The American Bobtail is a relatively new and uncommon breed of cat most notable for its stubby "bobbed" tail about half the length of a normal cat's tail. This is the result of a genetic mutation affecting the tail development, similar to that of a Manx. The cat isAmerican Bobcat not related to the Japanese Bobtail despite the similar name and physical type — the breeding programs are entirely unrelated and the gene causing the mutation is entirely different.

American bobtails are a very sturdy breed, with both short or longhaired coats. Their coat is shaggy rather than dense or fluffy. They can have any colour of eyes and fur, with a strong emphasis on the "wild" tabby appearance in show animals.

According to legend, bobtails are the result of a crossbreeding between a domestic tabby cat and a bobcat. This is not genetically possible, and the unusual tail is actually the result of a random genetic mutation. The breed was recognized by the International Cat Association in 1989.


On the cat activity scale of 1 (calm, serene) to 10 (overactive), the Bobtail receives a 7-8. Breeders claim that Bobtails are playful, friendly, energetic and extremely intelligent. American Bobtails have dog-like personalities, often play fetch and greet their owners at the door. They are very tolerant of being picked up by younger children and handled like a sack of potatoes. They've been known to escape from closed rooms and fastened cages with Harry Houdini-type ease.

Development–Bobtails require two to three years to develop, slower than many domestic cat breeds.

General– An ideally naturally occurring hearty short-tailed cat.

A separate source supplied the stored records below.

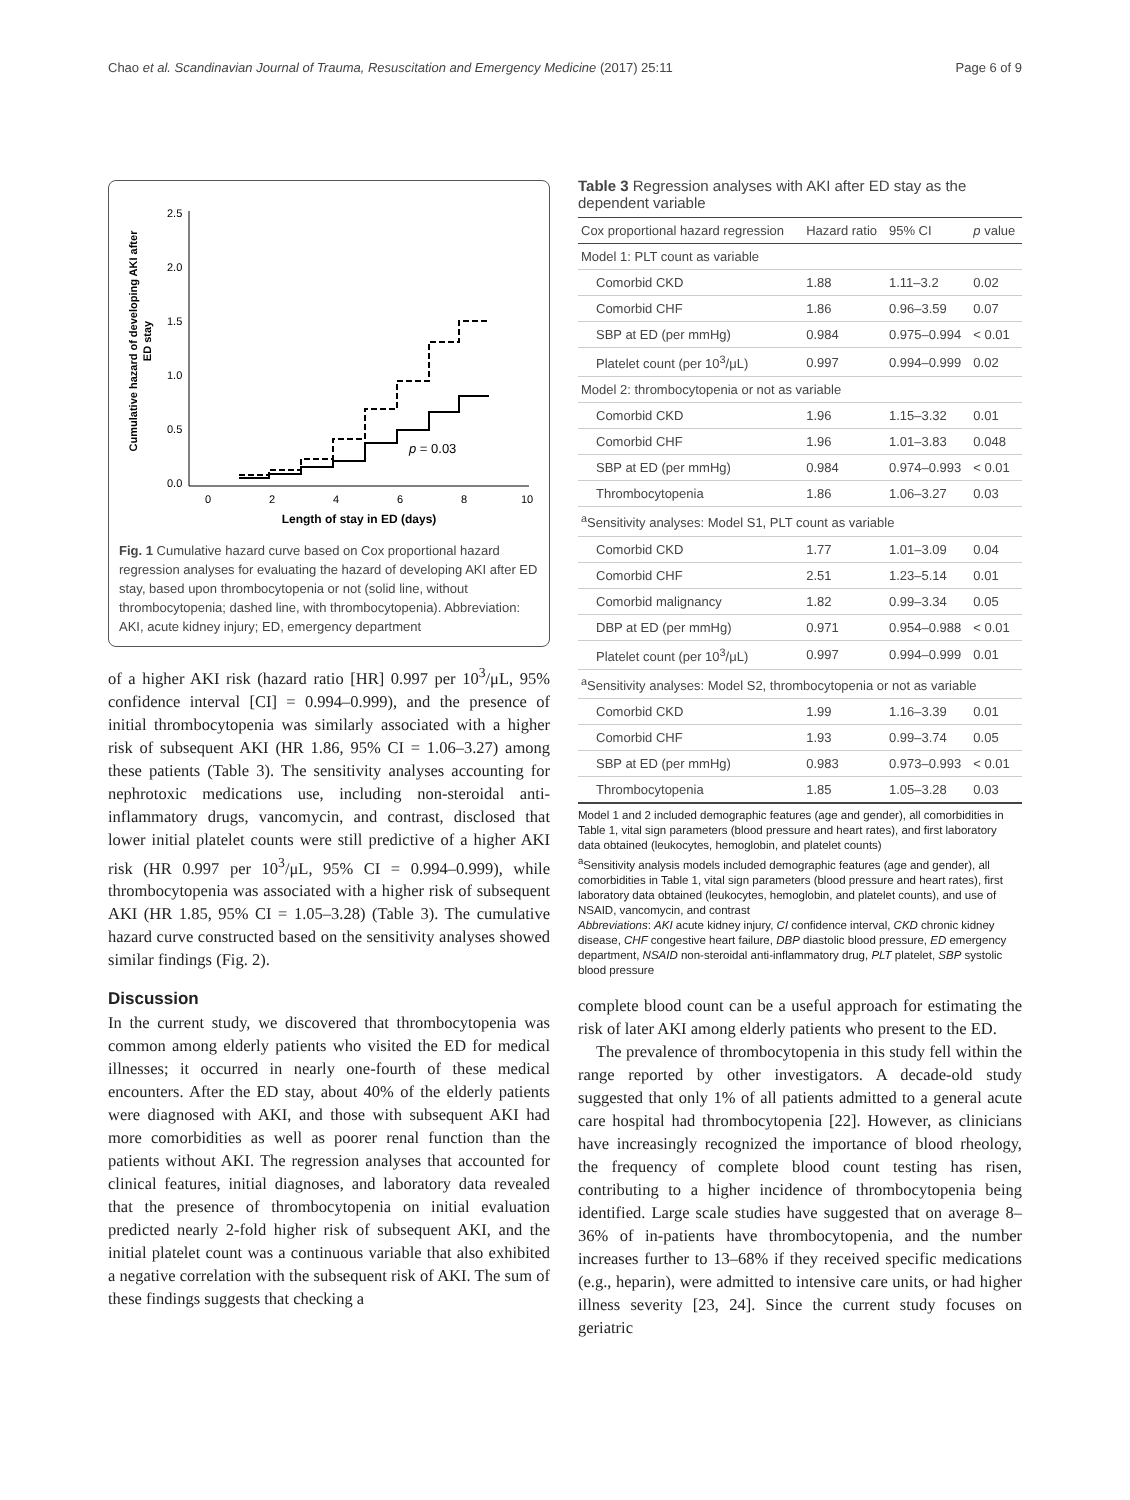Chao et al. Scandinavian Journal of Trauma, Resuscitation and Emergency Medicine (2017) 25:11 Page 6 of 9
Cumulative hazard of developing AKI after
ED stay
2.5
2.0
1.5
1.0
0.5
0.0
0
2
4
6
8
10
Length of stay in ED (days)
p = 0.03
Fig. 1 Cumulative hazard curve based on Cox proportional hazard regression analyses for evaluating the hazard of developing AKI after ED stay, based upon thrombocytopenia or not (solid line, without thrombocytopenia; dashed line, with thrombocytopenia). Abbreviation: AKI, acute kidney injury; ED, emergency department
of a higher AKI risk (hazard ratio [HR] 0.997 per 10<sup>3</sup>/μL, 95% confidence interval [CI] = 0.994–0.999), and the presence of initial thrombocytopenia was similarly associated with a higher risk of subsequent AKI (HR 1.86, 95% CI = 1.06–3.27) among these patients (Table 3). The sensitivity analyses accounting for nephrotoxic medications use, including non-steroidal anti-inflammatory drugs, vancomycin, and contrast, disclosed that lower initial platelet counts were still predictive of a higher AKI risk (HR 0.997 per 10<sup>3</sup>/μL, 95% CI = 0.994–0.999), while thrombocytopenia was associated with a higher risk of subsequent AKI (HR 1.85, 95% CI = 1.05–3.28) (Table 3). The cumulative hazard curve constructed based on the sensitivity analyses showed similar findings (Fig. 2).
Discussion
In the current study, we discovered that thrombocytopenia was common among elderly patients who visited the ED for medical illnesses; it occurred in nearly one-fourth of these medical encounters. After the ED stay, about 40% of the elderly patients were diagnosed with AKI, and those with subsequent AKI had more comorbidities as well as poorer renal function than the patients without AKI. The regression analyses that accounted for clinical features, initial diagnoses, and laboratory data revealed that the presence of thrombocytopenia on initial evaluation predicted nearly 2-fold higher risk of subsequent AKI, and the initial platelet count was a continuous variable that also exhibited a negative correlation with the subsequent risk of AKI. The sum of these findings suggests that checking a
Table 3 Regression analyses with AKI after ED stay as the dependent variable
| Cox proportional hazard regression | Hazard ratio | 95% CI | p value |
| --- | --- | --- | --- |
| Model 1: PLT count as variable | | | |
| Comorbid CKD | 1.88 | 1.11–3.2 | 0.02 |
| Comorbid CHF | 1.86 | 0.96–3.59 | 0.07 |
| SBP at ED (per mmHg) | 0.984 | 0.975–0.994 | < 0.01 |
| Platelet count (per 10<sup>3</sup>/μL) | 0.997 | 0.994–0.999 | 0.02 |
| Model 2: thrombocytopenia or not as variable | | | |
| Comorbid CKD | 1.96 | 1.15–3.32 | 0.01 |
| Comorbid CHF | 1.96 | 1.01–3.83 | 0.048 |
| SBP at ED (per mmHg) | 0.984 | 0.974–0.993 | < 0.01 |
| Thrombocytopenia | 1.86 | 1.06–3.27 | 0.03 |
| <sup>a</sup> Sensitivity analyses: Model S1, PLT count as variable | | | |
| Comorbid CKD | 1.77 | 1.01–3.09 | 0.04 |
| Comorbid CHF | 2.51 | 1.23–5.14 | 0.01 |
| Comorbid malignancy | 1.82 | 0.99–3.34 | 0.05 |
| DBP at ED (per mmHg) | 0.971 | 0.954–0.988 | < 0.01 |
| Platelet count (per 10<sup>3</sup>/μL) | 0.997 | 0.994–0.999 | 0.01 |
| <sup>a</sup> Sensitivity analyses: Model S2, thrombocytopenia or not as variable | | | |
| Comorbid CKD | 1.99 | 1.16–3.39 | 0.01 |
| Comorbid CHF | 1.93 | 0.99–3.74 | 0.05 |
| SBP at ED (per mmHg) | 0.983 | 0.973–0.993 | < 0.01 |
| Thrombocytopenia | 1.85 | 1.05–3.28 | 0.03 |
Model 1 and 2 included demographic features (age and gender), all comorbidities in Table 1, vital sign parameters (blood pressure and heart rates), and first laboratory data obtained (leukocytes, hemoglobin, and platelet counts)
<sup>a</sup> Sensitivity analysis models included demographic features (age and gender), all comorbidities in Table 1, vital sign parameters (blood pressure and heart rates), first laboratory data obtained (leukocytes, hemoglobin, and platelet counts), and use of NSAID, vancomycin, and contrast
Abbreviations: AKI acute kidney injury, CI confidence interval, CKD chronic kidney disease, CHF congestive heart failure, DBP diastolic blood pressure, ED emergency department, NSAID non-steroidal anti-inflammatory drug, PLT platelet, SBP systolic blood pressure
complete blood count can be a useful approach for estimating the risk of later AKI among elderly patients who present to the ED.
The prevalence of thrombocytopenia in this study fell within the range reported by other investigators. A decade-old study suggested that only 1% of all patients admitted to a general acute care hospital had thrombocytopenia [22]. However, as clinicians have increasingly recognized the importance of blood rheology, the frequency of complete blood count testing has risen, contributing to a higher incidence of thrombocytopenia being identified. Large scale studies have suggested that on average 8–36% of in-patients have thrombocytopenia, and the number increases further to 13–68% if they received specific medications (e.g., heparin), were admitted to intensive care units, or had higher illness severity [23, 24]. Since the current study focuses on geriatric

Body–Moderately long and substantial; stocky; noticeable rectangular stance; boning substantial; chest full and broad; hips substantial, almost as wide as chest; hind legs longer than fore legs with large round feet which may have toe tufts.

Head–Broad wedge without flat planes; size proportionate to body; concave curve from nose to brow, or rise to prominent brow; broad unpinched muzzle; prominent whisker pads; gently sloped wide nose; full strong jaws.

Ears–Medium-sized, wide-based; equally mounted on top and side of head; with rounded tips (preferably lynx.

Eyes–almost almond shape; size proportionate to head; aperture angled to base of ear; medium wide spacing, deep sockets; color varies with coat color. Tail–End of the tail visible above the back, but not beyond the Hock, while the animal is in repose; straight, (or curved), slightly knotted or may have bumps.


  • Shorthair– length medium to short; texture resilient; all-weather; double coat with undercoat.
  • Longhair– length semi-long, tapering to longer on ruff, britches, belly and tail; texture shaggy, non-matting, somewhat resilient; double coat with semi-dense undercoat of seasonal variation.


Disquality ones with bad hips and Rumpies (tail-less Bobtails with a shortened spine). These are generally not acceptable due to increased health problems.